A recent case decided by the Ohio Court of Appeals reminds new franchisors to tread carefully when converting existing licensees to future franchisees. In the case of Okolish v. Town Money Saver, Inc., , the trial court found an arbitration provision in the franchise agreement of a coupon clipper magazine franchise, Town Money Saver, Inc. and TMS Franchising, Inc. (“TMS”) procedurally and substantively unconscionable. As a result, the lower court denied the new franchisor’s motion to compel arbitration. The Ohio Court of Appeals reversed, deciding the arbitration provision was not procedurally unconscionable and remanded the case to require the trial court to further consider whether the provision was substantively unconscionable.
In this case, the franchisee (“Okolish “) started her own business mailing clipper coupons in 1996. A year later she partnered with William Zirzwow to operate under the “Town Money Saver” brand. In 2005, Zirzwow decided to franchise the ‘Town Money Saver’ concept and Okolish alleged that the franchisee was required to enter into a form of franchise agreement if Okolish wanted to continue operating under the name. A dispute arose regarding an encroaching franchisee and Okolish filed suit against TMS for damages. TMS filed a motion to compel arbitration under the required dispute resolutions in the form of franchise agreement. The trial court denied the motion concluding that the arbitration provision in the franchise agreement was procedurally and substantively unconscionable.

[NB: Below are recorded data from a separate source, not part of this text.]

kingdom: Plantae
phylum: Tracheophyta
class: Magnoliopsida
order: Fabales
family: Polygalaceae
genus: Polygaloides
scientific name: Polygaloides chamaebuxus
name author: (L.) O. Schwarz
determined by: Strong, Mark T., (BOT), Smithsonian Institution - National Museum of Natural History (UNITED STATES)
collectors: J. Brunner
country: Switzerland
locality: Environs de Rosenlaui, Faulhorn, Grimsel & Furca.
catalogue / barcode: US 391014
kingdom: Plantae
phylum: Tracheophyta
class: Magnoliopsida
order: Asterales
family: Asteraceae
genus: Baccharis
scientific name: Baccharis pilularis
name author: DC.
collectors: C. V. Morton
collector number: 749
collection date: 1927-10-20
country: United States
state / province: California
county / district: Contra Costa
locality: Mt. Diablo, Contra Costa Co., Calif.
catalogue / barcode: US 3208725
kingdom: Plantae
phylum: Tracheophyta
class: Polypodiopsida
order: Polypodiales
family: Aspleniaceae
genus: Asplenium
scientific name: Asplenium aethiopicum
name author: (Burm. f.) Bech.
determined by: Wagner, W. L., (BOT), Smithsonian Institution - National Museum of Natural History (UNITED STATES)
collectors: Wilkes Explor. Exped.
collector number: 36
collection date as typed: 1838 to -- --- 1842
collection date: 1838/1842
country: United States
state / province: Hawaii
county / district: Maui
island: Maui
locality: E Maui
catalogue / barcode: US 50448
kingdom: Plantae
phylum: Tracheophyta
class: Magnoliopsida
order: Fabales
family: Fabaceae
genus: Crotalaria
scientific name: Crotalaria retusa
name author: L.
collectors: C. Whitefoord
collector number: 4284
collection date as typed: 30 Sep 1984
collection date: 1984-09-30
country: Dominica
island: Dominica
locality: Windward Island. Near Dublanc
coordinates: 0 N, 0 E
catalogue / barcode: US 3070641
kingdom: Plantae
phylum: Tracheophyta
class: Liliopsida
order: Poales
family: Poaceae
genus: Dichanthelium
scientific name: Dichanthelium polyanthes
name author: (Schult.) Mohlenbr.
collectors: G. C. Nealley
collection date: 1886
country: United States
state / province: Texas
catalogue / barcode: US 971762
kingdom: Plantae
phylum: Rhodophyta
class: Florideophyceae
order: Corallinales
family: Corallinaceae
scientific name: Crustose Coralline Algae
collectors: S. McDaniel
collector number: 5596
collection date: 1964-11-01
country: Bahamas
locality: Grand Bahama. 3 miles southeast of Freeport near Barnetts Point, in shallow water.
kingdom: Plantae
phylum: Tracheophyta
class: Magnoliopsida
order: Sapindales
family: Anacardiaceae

On appeal, the court found that Okolish was never required to enter into a franchise agreement to continue operating her territory, only if she desired to expand her region or acquire other markets. Okolish testified to the fact that she wanted to grow her business. The choice she actually lacked was the ability to grow her business by opening in new markets. At least three other similarly situated Town Money saver operators decided not to sign the franchise agreements and continuing operating their businesses, maintaining the status quo. Further, the court found she was neither rushed to sign a franchise agreement or prohibited from starting her own business not under the Town Money Saver name which she was successful doing in the past. Reviewing this record, the court concluded that the trial court incorrectly determined the arbitration was procedurally unconscionable.
This case is helpful reading for current licensed or distributorship relationships that are seeking to convert their existing systems to franchise models. By providing a legitimate choice to prospective converting licensees or distributors, a new franchise system may be successful defending claims that the dispute resolution provisions are procedurally unconscionable.